Note: This is part 4 of a multipart series. For the first article in the series start here or jump to Part 2, Part 3, Part 5.

While the people, process, architecture and design issues we covered in the last two articles are all critical enablers for cloud native, cloud native solutions ultimately sit upon technology and infrastructure, which is what we’re going to cover in this article.

Ingredients of cloud native — Technology and Infrastructure

Cloud infrastructure is all about abstracting away the underlying hardware to enable solutions to be rapidly self-provisioned and scaled. It should enable administration of different language and product runtimes using the same operational skills. Furthermore it should promote automation of operations, and provide a framework for observability. Let’s take a closer look at exactly what the key characteristics of that infrastructure are that are leveraged in a cloud native approach.

Technology and Infrastructure aspects of cloud native

Elastic, agnostic, secure platform

For cloud native to work, we have to ask a lot from the platform on which we deploy our components. The platform should help us to not worry about non functional concerns by using common mechanisms across whatever we deploy, and likewise should “burn in” security. Therefore, our top requests from the platform should be:

  • Elastic resource capacity
  • Agnostic deployment, and operations
  • Secure by default

If developers are to increase their productivity, they need to be able to focus purely on writing code that creates business value. That means the platform should take care of concerns such as load balancing, high availability, scalability, resilience, and even some elements of disaster recovery. At deployment, we should be able to specify high level non-functional requirements and let the platform do the rest. We will use Kubernetes container orchestration as a powerful (indeed ubiquitous) example of this kind of thinking, but cloud native is definitely not limited to the Kubernetes platform.

A Kubernetes cluster provides automated, elastic provisioning of resources such as cpu, memory, storage and networking based on the requirements of the component being deployed.

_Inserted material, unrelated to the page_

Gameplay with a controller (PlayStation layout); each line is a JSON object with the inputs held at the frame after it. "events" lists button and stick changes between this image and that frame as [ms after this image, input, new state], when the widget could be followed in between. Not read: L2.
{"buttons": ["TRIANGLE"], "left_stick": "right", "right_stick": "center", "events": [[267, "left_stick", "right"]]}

The pool of resources can be spread across many physical machines, and over multiple availability zones in many separate regions. It takes on the responsibility of finding the resources you need, and deploying your components to them. You only need specify your requirements — what resources you need, how they should or should not be spread out, and how they should be scaled and upgraded. Arguably, we could also have said that about platforms based on virtual machines, but as we will see, containers bring something more to the party.

Assuming we adhere to the architectural principles from the previous section, delivering application components in containers enables Kubernetes to perform deployment and subsequent operations in a standardized way, regardless of the contents of any given containers. It the components are largely stateless, disposable, fine-grained, and well-decoupled, this makes it easy for the platform to deploy, scale, monitor, and upgrade them in a common way, without knowledge of their internals. Standards like Kubernetes are part of a trend of gradually moving away from proprietary installation and topology configuration for each software product. Now they all work the same way, and we benefit from operational consistency, reduced learning curves, and broader applicability of add-on capabilities such as monitoring and performance management.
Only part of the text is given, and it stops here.